Turns out asking AI chatbots for answers in a specific way can be like leaving them with the key to Trippy McHigh’s magic mushroom farm

Chatbot, are you high right now?

Chatbot, are you high right now?

It’s a known issue right now that Large Language Model-powered AI chatbots do not always deliver factually correct answers to posed questions. In fact, not only do AI chatbots sometimes not deliver factually correct information, but they have a nasty habit of confidently presenting factually incorrect information, with answers to questions that are just fabricated, hallucinated hokum.

So why are AI chatbots currently prone to hallucinations when delivering answers, and what are the triggers for it? That’s what a new study published this month has aimed to delve into, with its methodology designed to evaluate AI chatbot models ‘across multiple task categories designed to capture different ways models may generate misleading or false information.’

A discovery in the study is that how an AI chatbot has a question framed to it can have a huge impact on the answer it gives, and especially so when being asked about controversial claims. So, if a user begins a question with a highly confident phrase such as, ‘I’m 100% sure that …’, rather than a more neutral, ‘I’ve heard that’, then that can lead to the AI chatbot not debunking that claim, if false, to a higher degree.
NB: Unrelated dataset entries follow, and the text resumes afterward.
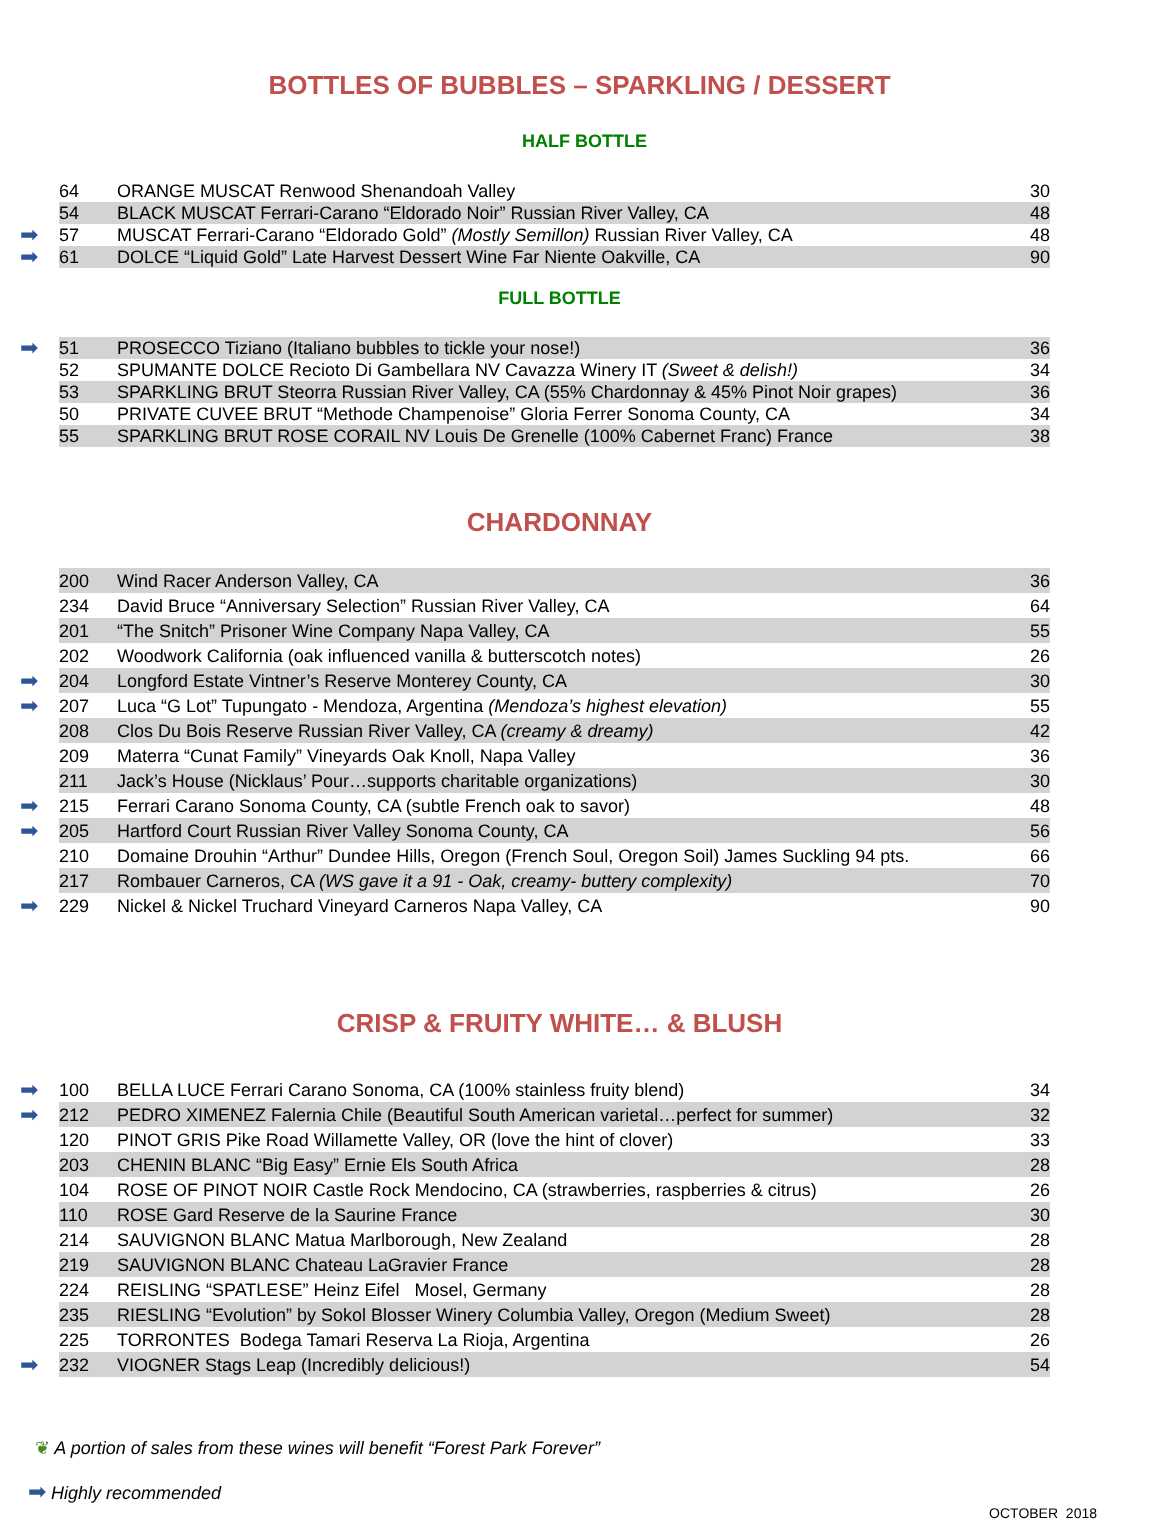BOTTLES OF BUBBLES – SPARKLING / DESSERT
HALF BOTTLE
| | 64 | ORANGE MUSCAT Renwood Shenandoah Valley | 30 |
| | 54 | BLACK MUSCAT Ferrari-Carano “Eldorado Noir” Russian River Valley, CA | 48 |
| ➡ | 57 | MUSCAT Ferrari-Carano “Eldorado Gold” (Mostly Semillon) Russian River Valley, CA | 48 |
| ➡ | 61 | DOLCE “Liquid Gold” Late Harvest Dessert Wine Far Niente Oakville, CA | 90 |
FULL BOTTLE
| ➡ | 51 | PROSECCO Tiziano (Italiano bubbles to tickle your nose!) | 36 |
| | 52 | SPUMANTE DOLCE Recioto Di Gambellara NV Cavazza Winery IT (Sweet & delish!) | 34 |
| | 53 | SPARKLING BRUT Steorra Russian River Valley, CA (55% Chardonnay & 45% Pinot Noir grapes) | 36 |
| | 50 | PRIVATE CUVEE BRUT “Methode Champenoise” Gloria Ferrer Sonoma County, CA | 34 |
| | 55 | SPARKLING BRUT ROSE CORAIL NV Louis De Grenelle (100% Cabernet Franc) France | 38 |
CHARDONNAY
| | 200 | Wind Racer Anderson Valley, CA | 36 |
| | 234 | David Bruce “Anniversary Selection” Russian River Valley, CA | 64 |
| | 201 | “The Snitch” Prisoner Wine Company Napa Valley, CA | 55 |
| | 202 | Woodwork California (oak influenced vanilla & butterscotch notes) | 26 |
| ➡ | 204 | Longford Estate Vintner’s Reserve Monterey County, CA | 30 |
| ➡ | 207 | Luca “G Lot” Tupungato - Mendoza, Argentina (Mendoza’s highest elevation) | 55 |
| | 208 | Clos Du Bois Reserve Russian River Valley, CA (creamy & dreamy) | 42 |
| | 209 | Materra “Cunat Family” Vineyards Oak Knoll, Napa Valley | 36 |
| | 211 | Jack’s House (Nicklaus’ Pour…supports charitable organizations) | 30 |
| ➡ | 215 | Ferrari Carano Sonoma County, CA (subtle French oak to savor) | 48 |
| ➡ | 205 | Hartford Court Russian River Valley Sonoma County, CA | 56 |
| | 210 | Domaine Drouhin “Arthur” Dundee Hills, Oregon (French Soul, Oregon Soil) James Suckling 94 pts. | 66 |
| | 217 | Rombauer Carneros, CA (WS gave it a 91 - Oak, creamy- buttery complexity) | 70 |
| ➡ | 229 | Nickel & Nickel Truchard Vineyard Carneros Napa Valley, CA | 90 |
CRISP & FRUITY WHITE… & BLUSH
| ➡ | 100 | BELLA LUCE Ferrari Carano Sonoma, CA (100% stainless fruity blend) | 34 |
| ➡ | 212 | PEDRO XIMENEZ Falernia Chile (Beautiful South American varietal…perfect for summer) | 32 |
| | 120 | PINOT GRIS Pike Road Willamette Valley, OR (love the hint of clover) | 33 |
| | 203 | CHENIN BLANC “Big Easy” Ernie Els South Africa | 28 |
| | 104 | ROSE OF PINOT NOIR Castle Rock Mendocino, CA (strawberries, raspberries & citrus) | 26 |
| | 110 | ROSE Gard Reserve de la Saurine France | 30 |
| | 214 | SAUVIGNON BLANC Matua Marlborough, New Zealand | 28 |
| | 219 | SAUVIGNON BLANC Chateau LaGravier France | 28 |
| | 224 | REISLING “SPATLESE” Heinz Eifel Mosel, Germany | 28 |
| | 235 | RIESLING “Evolution” by Sokol Blosser Winery Columbia Valley, Oregon (Medium Sweet) | 28 |
| | 225 | TORRONTES Bodega Tamari Reserva La Rioja, Argentina | 26 |
| ➡ | 232 | VIOGNER Stags Leap (Incredibly delicious!) | 54 |
❦ A portion of sales from these wines will benefit “Forest Park Forever”
➡ Highly recommended
OCTOBER 2018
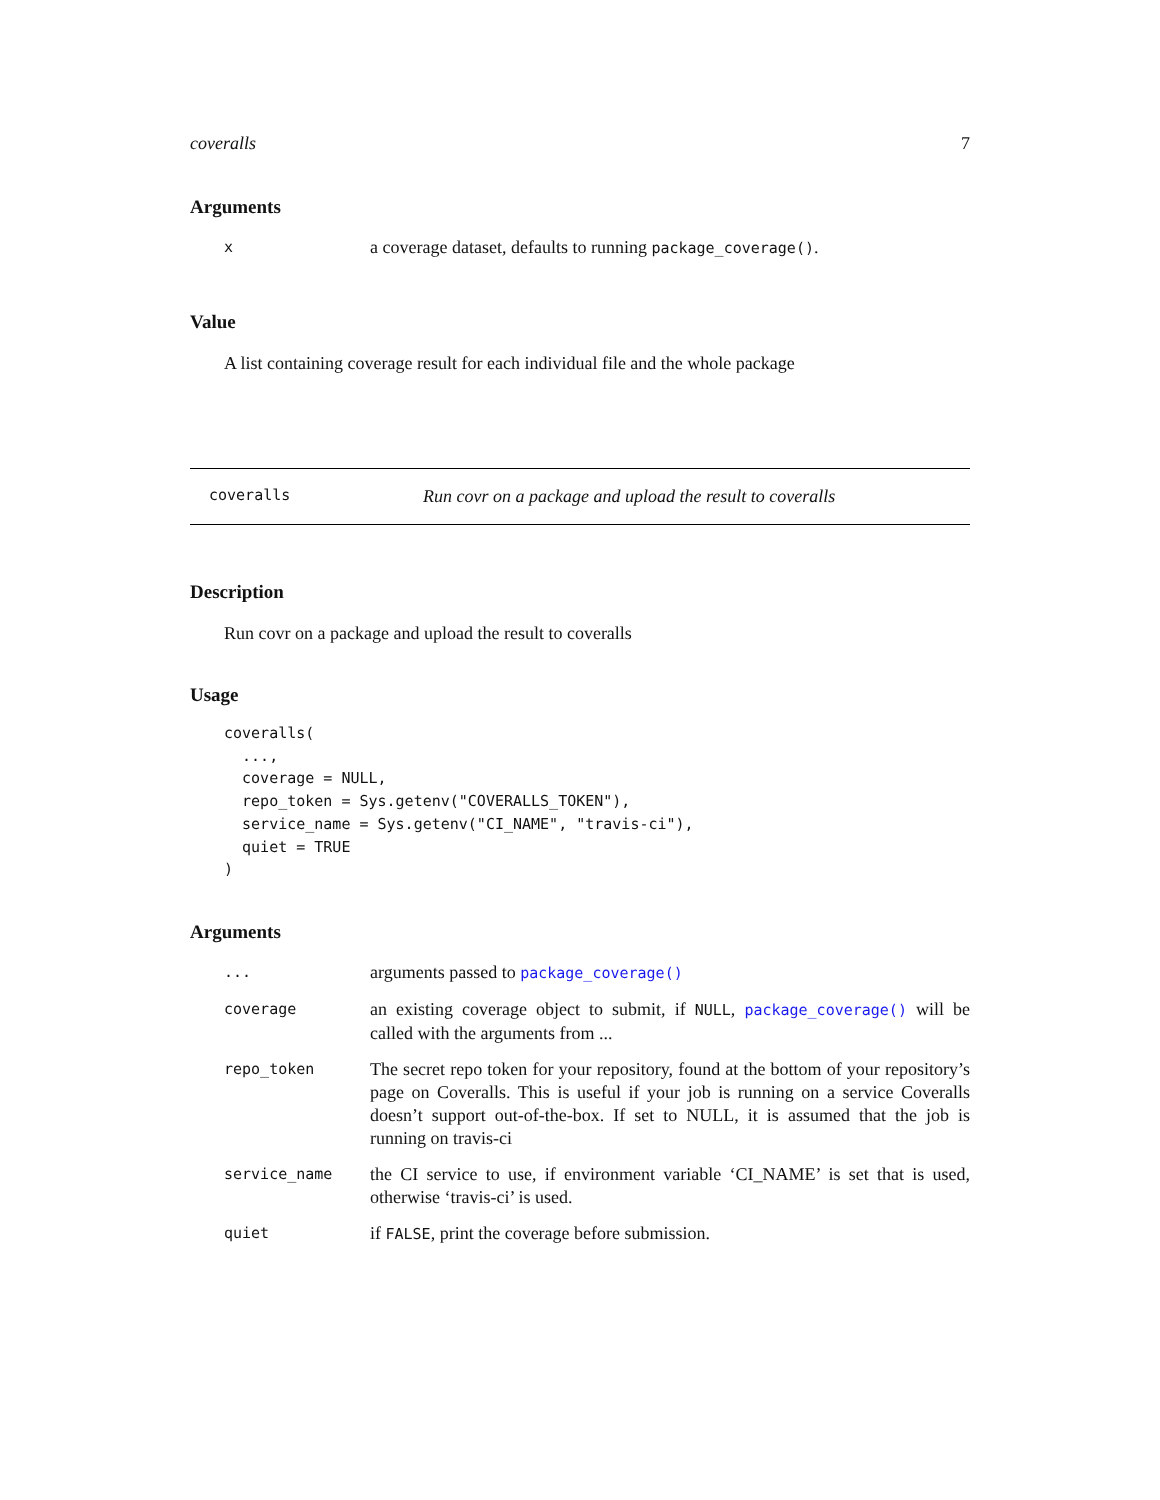coveralls 7
Arguments
| x | a coverage dataset, defaults to running package_coverage() . |
Value
A list containing coverage result for each individual file and the whole package
coveralls Run covr on a package and upload the result to coveralls
Description
Run covr on a package and upload the result to coveralls
Usage
coveralls(
  ...,
  coverage = NULL,
  repo_token = Sys.getenv("COVERALLS_TOKEN"),
  service_name = Sys.getenv("CI_NAME", "travis-ci"),
  quiet = TRUE
)
Arguments
| ... | arguments passed to package_coverage() |
| coverage | an existing coverage object to submit, if NULL , package_coverage() will be called with the arguments from ... |
| repo_token | The secret repo token for your repository, found at the bottom of your repository’s page on Coveralls. This is useful if your job is running on a service Coveralls doesn’t support out-of-the-box. If set to NULL, it is assumed that the job is running on travis-ci |
| service_name | the CI service to use, if environment variable ‘CI_NAME’ is set that is used, otherwise ‘travis-ci’ is used. |
| quiet | if FALSE , print the coverage before submission. |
Interestingly, the study postulates that one of the reasons for this sycophancy could be LLM ‘training processes that encourage models to be agreeable and helpful to users’, with the result a creation of ‘tension between accuracy and alignment with user expectations, particularly when those expectations include false premises.’

In the right-hand table, note how AI chatbot resistance to hallucination drops when it is asked to answer in a short, concise manner. (Image credit: Giskard)

Tripping out

Most interesting, though, is the study’s finding that AI chatbots’ resistance to hallucination and inaccuracy dramatically drops when it is asked by a user to provide a short, concise answer to a question. As you can see in the chart above, the majority of AI models right now all suffer from an increased chance of hallucinating and providing nonsense answers when asked to provide an answer in a concise way.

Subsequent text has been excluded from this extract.